Pandas, HD5, and large data sets

Posted on 19th May 2017


I have finally gotten around to playing with the HD5 driver for pandas (which uses, I believe, pytables under the hood). I'm only scratching the surface, but it's easy to do what I want:

  • Create a huge data frame storing an entire data set
  • Efficiently query subsections of the frame

Create the dataframe

We obviously cannot do this in memory. But if we have some way of generating one row at a time, or a small "chunk" of rows at a time, then we can "append" these iteratively to a HD5 store:

 store = pd.HDFStore("test.hd5", "w", complevel=9, complib="bzip2", fletcher32=True)
 # Generate a data frame as `frame`
 store.append("main", frame, data_columns=True)
 # Repeat as necessary
 store.close()

This creates a new HD5 file, and then creates a table in it named "main". We can call store.append() repeatedly to add lots of rows.
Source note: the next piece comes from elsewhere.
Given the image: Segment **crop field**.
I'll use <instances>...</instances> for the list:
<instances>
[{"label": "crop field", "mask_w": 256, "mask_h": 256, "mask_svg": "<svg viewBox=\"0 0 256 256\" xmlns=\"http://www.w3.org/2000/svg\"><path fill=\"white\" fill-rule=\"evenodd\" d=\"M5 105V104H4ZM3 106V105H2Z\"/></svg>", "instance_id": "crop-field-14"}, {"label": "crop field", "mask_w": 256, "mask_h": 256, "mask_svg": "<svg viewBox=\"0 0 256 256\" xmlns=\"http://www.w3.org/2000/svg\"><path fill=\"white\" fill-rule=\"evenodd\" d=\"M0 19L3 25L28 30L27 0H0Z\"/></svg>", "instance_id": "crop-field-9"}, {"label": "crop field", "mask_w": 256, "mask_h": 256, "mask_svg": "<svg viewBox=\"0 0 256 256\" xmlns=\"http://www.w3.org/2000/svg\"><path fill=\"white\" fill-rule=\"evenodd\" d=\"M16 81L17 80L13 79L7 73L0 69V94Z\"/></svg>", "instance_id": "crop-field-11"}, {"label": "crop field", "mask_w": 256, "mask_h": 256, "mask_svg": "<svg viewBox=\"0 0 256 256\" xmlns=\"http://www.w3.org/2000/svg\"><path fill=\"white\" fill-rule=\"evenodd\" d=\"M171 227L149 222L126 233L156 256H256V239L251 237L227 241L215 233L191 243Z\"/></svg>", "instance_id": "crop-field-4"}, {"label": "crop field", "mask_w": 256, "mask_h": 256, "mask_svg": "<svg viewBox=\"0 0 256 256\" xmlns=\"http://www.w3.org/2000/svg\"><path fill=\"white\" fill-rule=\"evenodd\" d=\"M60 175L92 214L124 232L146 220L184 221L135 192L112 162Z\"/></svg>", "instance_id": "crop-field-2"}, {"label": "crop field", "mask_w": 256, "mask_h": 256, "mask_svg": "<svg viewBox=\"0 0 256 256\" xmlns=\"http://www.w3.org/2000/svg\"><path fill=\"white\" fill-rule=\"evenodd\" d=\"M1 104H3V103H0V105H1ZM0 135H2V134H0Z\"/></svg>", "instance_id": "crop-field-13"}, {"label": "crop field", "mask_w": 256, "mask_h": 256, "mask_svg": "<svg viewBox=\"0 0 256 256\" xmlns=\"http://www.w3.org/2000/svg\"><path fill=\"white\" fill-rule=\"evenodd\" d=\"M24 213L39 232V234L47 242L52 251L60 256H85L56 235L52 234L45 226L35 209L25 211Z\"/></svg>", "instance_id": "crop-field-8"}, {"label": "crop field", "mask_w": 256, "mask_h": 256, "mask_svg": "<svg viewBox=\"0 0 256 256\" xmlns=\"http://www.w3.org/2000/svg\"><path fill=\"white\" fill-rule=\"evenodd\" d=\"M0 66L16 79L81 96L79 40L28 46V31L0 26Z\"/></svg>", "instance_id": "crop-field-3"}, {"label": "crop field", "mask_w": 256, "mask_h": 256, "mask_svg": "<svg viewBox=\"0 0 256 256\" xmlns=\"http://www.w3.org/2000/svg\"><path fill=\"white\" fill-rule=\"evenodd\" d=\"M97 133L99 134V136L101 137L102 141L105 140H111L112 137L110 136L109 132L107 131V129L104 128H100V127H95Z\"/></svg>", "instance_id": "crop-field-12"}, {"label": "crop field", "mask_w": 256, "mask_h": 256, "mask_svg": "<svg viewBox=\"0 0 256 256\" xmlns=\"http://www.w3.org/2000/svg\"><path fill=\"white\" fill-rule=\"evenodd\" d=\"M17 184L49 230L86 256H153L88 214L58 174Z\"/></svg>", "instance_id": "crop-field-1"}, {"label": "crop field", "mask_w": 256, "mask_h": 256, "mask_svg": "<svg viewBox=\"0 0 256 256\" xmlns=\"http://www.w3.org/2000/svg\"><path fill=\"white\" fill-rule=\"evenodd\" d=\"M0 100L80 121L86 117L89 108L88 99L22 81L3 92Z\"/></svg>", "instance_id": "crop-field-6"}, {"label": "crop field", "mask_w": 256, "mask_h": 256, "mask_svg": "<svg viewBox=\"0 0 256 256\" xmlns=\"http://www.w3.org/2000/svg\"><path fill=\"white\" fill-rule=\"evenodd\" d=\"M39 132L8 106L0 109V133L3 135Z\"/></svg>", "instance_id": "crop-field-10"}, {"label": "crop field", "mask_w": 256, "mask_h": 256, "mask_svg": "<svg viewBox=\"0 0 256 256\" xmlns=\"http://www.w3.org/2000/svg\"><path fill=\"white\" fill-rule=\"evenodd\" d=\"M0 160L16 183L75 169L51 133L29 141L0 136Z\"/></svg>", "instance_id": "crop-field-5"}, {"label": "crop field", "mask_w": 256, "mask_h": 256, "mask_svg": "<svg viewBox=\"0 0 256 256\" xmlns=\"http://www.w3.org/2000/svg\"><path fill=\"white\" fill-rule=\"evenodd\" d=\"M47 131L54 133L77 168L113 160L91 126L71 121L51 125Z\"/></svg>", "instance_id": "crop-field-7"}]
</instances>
The data_columns=True is necessary if we wish to query by column (which we do).

Read back the data

We can then iterate over the whole dataframe in "chunks" of rows:

store = pd.HDFStore("test.hd5", "r")
for df in store.select("main", chunksize = 1000):
    # Do something with `df` which contains the next 1000 rows

Alternatively, we can use the power querying ability. Suppose we have a column named "one" in the large dataframe, and we just want the rows where the value of "one" is less then 100. Then we can use:

store = pd.HDFStore("test.hd5", "r")
df = store.select("main", where="one < 100")

This seems to be wonderfully fast.

Downsides

You cannot store "objects" in a table, so e.g. storing a GeoPandas data frame is impossible (or extremely hard).